安心、安全が最優先事項
菅首相は、日本側はIOCと緊密な協力を継続しており、大会を無事に開催するためにできる限りのことをすると強調した。首相は、日本とIOCは選手と観客の安心と安全を確保するためのさまざまな案を検討しているとし、政府は外国からの観客に対し、原則として14日間の待機を免除し、コロナウイルス感染が陰性であることを示す証明書があれば公共交通機関の利用を認めることを検討していると明らかにした。一方、バッハ会長は、状況によっては観客数を減らす可能性があるとの考えを明らかにした。バッハ会長は、安全が優先事項であることから、観客は妥当な数に制限することになるだろうと述べ、オリンピック開催までにワクチンの接種が可能となっていた場合、選手に対するワクチン接種についてはIOCがその費用を負担すると明言した。バッハ氏はまたすべての選手がワクチン接種を受けられるよう最大限努力するとの考えを明らかにし、五輪開催までの8ヶ月の間に、ワクチンの開発はさらに進んでいるだろうとの確信を示した。
観客数はまだ未定
東京五輪の延期が決まったのは3月24日。このころはパンデミックという言葉も出ていなかった。欧州や米国でも非常事態宣言は出ておらず、日本でも感染が広がり始めたばかりであった。クルーズ船「ダイアモンド・プリンセス」内で700人を超える集団感染が確認されたというニュースは世界的なセンセーションとなった。この時期、中国ではすでに感染者数は8万人を超えていた。しかし、現在その状況は大きく変化した。世界のコロナウイルスの感染者は5,500万人以上となったが、現在、米国の感染者が400万人を超えている一方で、中国の感染者数はわずか353人に留まっている。以前、日本政府は外国からの観客を受け入れるかどうかを決めるのは来年の春以降になるとしていた。もちろん日本は、外国からの観客を受け入れることにより、一定の経済効果を得ることができる。しかし、世界の一連の国々でコロナウイルスの感染者数はまだ減少傾向にないことから、観客数をどのくらいにするのかについてはまだ疑問が残ったままとなっている。

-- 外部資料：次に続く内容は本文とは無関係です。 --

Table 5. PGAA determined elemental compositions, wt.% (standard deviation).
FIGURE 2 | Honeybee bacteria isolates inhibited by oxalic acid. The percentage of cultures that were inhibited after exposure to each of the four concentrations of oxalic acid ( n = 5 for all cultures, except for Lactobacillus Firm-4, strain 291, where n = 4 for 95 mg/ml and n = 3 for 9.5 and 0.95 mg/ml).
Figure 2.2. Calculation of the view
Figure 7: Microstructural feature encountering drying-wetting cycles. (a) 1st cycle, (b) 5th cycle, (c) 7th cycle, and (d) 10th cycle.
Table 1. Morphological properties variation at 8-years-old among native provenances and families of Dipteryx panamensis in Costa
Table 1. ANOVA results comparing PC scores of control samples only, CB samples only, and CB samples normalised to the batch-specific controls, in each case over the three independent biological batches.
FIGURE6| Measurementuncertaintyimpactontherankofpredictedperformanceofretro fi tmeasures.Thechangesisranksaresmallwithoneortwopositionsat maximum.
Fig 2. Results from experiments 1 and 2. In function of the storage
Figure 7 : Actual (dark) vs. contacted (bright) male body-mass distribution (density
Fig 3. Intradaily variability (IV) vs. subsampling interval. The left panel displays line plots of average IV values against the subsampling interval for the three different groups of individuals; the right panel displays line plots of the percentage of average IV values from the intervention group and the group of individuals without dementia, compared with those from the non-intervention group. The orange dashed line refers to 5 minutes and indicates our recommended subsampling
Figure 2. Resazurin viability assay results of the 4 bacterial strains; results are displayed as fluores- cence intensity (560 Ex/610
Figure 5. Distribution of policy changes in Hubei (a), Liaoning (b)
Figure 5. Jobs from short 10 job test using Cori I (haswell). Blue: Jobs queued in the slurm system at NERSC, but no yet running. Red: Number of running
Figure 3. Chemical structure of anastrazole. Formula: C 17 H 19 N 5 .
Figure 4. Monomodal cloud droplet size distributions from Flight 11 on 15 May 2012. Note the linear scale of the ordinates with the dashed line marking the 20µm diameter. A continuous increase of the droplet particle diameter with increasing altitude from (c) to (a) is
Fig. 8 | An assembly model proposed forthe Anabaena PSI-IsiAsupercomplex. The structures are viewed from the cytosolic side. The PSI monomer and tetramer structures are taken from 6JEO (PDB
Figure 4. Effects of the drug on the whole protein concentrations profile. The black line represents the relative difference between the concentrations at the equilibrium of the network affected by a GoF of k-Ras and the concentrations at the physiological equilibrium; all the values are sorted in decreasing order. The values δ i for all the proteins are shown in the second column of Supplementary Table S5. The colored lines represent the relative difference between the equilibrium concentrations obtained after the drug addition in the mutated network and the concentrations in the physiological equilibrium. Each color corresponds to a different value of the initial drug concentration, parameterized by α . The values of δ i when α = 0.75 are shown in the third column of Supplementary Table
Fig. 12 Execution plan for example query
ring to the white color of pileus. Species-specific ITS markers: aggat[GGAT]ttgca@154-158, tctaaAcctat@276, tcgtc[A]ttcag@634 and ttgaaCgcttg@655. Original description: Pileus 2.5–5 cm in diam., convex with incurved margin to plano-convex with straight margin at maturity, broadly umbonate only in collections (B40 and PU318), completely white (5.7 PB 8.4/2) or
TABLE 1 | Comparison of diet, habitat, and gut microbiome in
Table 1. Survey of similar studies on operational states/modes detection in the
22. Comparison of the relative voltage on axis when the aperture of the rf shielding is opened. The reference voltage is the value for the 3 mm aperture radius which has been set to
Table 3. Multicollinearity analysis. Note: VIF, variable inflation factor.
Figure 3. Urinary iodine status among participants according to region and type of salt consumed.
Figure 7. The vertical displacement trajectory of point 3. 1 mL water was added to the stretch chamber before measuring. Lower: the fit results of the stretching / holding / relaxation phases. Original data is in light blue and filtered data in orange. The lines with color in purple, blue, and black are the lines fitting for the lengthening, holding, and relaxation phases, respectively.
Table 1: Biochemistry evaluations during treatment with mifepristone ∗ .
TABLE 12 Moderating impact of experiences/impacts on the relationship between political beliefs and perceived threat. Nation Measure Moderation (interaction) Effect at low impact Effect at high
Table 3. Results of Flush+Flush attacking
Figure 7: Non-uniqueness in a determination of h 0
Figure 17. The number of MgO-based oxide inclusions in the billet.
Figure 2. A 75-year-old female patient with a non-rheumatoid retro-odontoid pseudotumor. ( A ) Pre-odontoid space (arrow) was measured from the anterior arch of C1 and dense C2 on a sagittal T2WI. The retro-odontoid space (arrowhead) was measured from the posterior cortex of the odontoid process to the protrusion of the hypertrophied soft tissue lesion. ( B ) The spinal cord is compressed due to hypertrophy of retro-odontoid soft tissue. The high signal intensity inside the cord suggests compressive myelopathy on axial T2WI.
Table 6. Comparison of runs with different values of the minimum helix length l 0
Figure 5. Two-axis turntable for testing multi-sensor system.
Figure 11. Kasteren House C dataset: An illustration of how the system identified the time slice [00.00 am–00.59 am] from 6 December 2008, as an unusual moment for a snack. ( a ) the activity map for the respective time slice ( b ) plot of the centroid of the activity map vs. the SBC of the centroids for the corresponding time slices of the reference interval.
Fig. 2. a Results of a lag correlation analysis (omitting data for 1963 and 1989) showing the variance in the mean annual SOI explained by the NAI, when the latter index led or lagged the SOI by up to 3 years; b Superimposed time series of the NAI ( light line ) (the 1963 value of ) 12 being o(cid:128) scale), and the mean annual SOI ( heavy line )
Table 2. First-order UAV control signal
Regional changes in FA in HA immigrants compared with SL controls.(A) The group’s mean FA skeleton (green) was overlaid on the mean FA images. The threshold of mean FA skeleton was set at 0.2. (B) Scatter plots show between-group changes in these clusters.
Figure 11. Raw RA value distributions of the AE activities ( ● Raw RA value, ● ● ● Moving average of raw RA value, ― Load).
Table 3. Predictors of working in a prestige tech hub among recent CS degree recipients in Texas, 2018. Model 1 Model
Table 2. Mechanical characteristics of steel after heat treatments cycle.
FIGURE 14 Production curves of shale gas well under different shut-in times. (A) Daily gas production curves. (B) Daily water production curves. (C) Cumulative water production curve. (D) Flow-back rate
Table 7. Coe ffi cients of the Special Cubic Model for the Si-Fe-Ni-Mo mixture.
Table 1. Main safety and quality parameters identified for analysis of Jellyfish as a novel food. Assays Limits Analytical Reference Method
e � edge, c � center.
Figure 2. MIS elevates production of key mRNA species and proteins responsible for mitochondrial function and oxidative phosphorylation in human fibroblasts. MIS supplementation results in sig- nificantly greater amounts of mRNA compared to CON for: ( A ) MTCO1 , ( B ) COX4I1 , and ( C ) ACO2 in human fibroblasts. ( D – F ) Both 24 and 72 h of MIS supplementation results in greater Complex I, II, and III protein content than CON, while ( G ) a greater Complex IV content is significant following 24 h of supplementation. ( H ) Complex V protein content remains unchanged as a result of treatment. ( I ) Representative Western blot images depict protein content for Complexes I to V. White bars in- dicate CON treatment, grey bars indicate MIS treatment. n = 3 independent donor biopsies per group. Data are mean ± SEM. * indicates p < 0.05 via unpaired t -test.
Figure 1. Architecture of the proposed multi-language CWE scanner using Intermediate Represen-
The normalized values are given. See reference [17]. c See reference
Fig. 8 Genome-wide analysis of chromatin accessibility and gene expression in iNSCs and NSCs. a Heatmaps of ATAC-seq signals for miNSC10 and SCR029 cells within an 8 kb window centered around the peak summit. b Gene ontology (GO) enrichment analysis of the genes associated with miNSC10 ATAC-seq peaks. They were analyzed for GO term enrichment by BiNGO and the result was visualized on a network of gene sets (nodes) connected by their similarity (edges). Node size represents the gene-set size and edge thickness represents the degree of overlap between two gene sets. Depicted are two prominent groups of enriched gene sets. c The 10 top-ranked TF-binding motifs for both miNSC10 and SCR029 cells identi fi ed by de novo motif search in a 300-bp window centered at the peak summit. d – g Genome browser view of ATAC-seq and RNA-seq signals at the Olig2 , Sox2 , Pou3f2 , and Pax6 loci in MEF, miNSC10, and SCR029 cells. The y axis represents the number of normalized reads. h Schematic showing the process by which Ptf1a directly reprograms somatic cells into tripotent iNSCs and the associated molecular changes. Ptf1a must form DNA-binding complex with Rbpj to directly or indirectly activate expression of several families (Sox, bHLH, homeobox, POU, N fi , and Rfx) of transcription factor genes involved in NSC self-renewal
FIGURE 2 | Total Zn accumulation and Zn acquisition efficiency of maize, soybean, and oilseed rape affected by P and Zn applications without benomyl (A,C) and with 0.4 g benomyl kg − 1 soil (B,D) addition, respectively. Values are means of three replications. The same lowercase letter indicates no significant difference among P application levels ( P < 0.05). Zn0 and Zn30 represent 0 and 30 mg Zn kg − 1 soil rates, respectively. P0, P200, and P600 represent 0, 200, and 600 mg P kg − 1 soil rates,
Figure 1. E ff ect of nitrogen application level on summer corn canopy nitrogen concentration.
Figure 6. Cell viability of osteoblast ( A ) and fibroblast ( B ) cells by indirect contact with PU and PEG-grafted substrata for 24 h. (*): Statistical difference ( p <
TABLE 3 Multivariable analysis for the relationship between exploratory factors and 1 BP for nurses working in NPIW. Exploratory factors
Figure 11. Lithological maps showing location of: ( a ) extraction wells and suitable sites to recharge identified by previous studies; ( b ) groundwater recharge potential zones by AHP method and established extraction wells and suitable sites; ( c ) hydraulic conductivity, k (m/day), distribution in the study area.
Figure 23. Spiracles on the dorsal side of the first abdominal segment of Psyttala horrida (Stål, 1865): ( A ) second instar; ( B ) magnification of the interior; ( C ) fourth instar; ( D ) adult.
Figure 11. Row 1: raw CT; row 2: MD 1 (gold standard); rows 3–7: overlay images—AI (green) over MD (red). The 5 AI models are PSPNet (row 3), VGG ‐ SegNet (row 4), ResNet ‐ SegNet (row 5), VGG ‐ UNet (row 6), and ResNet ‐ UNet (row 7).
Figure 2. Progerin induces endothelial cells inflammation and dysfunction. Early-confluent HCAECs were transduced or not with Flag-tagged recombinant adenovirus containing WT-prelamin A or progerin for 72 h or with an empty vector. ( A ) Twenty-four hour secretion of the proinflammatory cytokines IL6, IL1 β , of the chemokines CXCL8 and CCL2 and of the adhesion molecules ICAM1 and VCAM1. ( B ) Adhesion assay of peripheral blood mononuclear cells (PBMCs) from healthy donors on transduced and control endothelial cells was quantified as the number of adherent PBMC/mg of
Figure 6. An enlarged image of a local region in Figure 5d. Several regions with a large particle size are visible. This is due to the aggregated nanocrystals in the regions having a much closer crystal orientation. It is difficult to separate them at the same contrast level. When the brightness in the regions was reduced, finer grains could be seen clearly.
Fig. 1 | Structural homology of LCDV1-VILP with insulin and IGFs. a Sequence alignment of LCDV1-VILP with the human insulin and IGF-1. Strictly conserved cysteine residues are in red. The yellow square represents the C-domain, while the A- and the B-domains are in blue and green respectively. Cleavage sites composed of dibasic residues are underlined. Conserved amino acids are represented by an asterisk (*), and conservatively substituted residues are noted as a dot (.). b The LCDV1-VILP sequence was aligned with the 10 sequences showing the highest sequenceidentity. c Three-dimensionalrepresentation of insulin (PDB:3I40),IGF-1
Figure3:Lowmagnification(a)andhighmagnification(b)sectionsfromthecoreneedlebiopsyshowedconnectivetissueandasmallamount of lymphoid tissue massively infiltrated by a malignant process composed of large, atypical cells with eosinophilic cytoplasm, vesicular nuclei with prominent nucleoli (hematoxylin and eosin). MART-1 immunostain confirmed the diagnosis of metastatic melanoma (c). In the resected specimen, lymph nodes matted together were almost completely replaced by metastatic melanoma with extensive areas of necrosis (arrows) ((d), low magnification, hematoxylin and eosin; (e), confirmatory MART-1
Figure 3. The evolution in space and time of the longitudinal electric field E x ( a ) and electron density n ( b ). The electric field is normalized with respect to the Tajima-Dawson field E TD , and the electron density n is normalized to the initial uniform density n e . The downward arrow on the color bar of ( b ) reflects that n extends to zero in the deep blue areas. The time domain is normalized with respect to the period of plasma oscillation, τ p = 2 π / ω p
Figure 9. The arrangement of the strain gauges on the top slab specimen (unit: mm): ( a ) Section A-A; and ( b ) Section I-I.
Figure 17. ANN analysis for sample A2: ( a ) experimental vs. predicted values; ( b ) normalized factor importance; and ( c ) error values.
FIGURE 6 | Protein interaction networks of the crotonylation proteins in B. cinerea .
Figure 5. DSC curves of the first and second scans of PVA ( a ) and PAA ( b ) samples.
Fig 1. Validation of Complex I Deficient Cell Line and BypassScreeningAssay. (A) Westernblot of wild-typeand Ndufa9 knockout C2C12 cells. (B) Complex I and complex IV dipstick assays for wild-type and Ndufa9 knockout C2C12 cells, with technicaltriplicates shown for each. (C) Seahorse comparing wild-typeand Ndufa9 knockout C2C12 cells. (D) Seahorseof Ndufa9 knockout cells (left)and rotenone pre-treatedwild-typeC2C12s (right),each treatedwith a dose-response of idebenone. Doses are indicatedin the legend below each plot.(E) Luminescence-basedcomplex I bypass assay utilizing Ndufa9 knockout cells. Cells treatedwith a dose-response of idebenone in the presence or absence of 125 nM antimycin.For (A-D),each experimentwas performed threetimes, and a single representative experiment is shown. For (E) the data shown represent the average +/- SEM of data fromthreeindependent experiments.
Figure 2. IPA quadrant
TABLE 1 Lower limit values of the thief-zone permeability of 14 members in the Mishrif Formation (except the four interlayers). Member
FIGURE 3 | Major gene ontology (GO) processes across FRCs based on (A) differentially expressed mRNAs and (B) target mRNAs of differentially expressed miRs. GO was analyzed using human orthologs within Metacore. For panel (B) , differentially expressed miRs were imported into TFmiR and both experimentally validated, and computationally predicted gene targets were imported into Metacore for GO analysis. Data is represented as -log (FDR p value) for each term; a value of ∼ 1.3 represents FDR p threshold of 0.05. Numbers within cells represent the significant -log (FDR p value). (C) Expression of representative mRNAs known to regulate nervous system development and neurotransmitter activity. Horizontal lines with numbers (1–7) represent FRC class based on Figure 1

一方、8月末から10月初旬にかけて、インターネットリサーチ会社NEXERが実施した世論調査によれば、回答者の35.3%が大会の中止に賛成、22.8%が無観客での開催に賛成すると答えたものの、もっとも多い41. 9%が、観客を入れた完全な形での開催を希望すると答えている。
「希望は地上の羅針盤」
ロシア近代五種連盟の会長で、国際近代五種連合の副会長を務めるヴャチェスラフ・アミノフ氏は、「スプートニク」からのインタビューに応じた中で、「観客を入れないオリンピック大会は組織側にとっても、選手にとっても物足りないものになるでしょう。これは世界でもっとも主要なスポーツイベントなのです」と語っている。
体操の国際親善大会で選手たちが見せた友情のサイン
東京では、11月8日から11日にかけて、体操の国際親善大会が開かれ、日本、ロシア、中国、米国の4カ国から30人の選手が参加した。「友情と絆の大会」と名付けられたこの大会は、世界にコロナウイルスが蔓延してから初の国際大会となったことから、オリンピック開催を前にした「試金石」として注目された。大会は、これまでにないほどの予防策が講じられた上で開催されたが、日本の主力選手である内村航平選手が検査で偽陽性となったことから、一時は中止になるかと思われた。もっとも、再検査で陰性となった内村選手は大会にも参加した。大会に参加した世界チャンピオンのアルトゥール・ダラロヤン選手がロシアの記者らに語ったところによれば、空港では選手全員に、各選手の位置情報を確認するための携帯電話とマスクが配られたという。代表チームの選手らはホテルで各階に分かれて滞在し、朝食と検査には全員で移動したが、食事はそれぞれのチームごとに別の部屋でとった。またホテルから外に出るには、たとえ決められた階の中でも許可証を取得しなければならなかった。また競技が行われたアリーナでも、厳しい配置が決められ、観客は前後左右に1席ずつ間隔を開けて座席指定された。大会の運営スタッフらも握手や抱擁は禁止されたが、出場した選手たちは肘や拳を合わせるという友情のサインで互いを称え合った。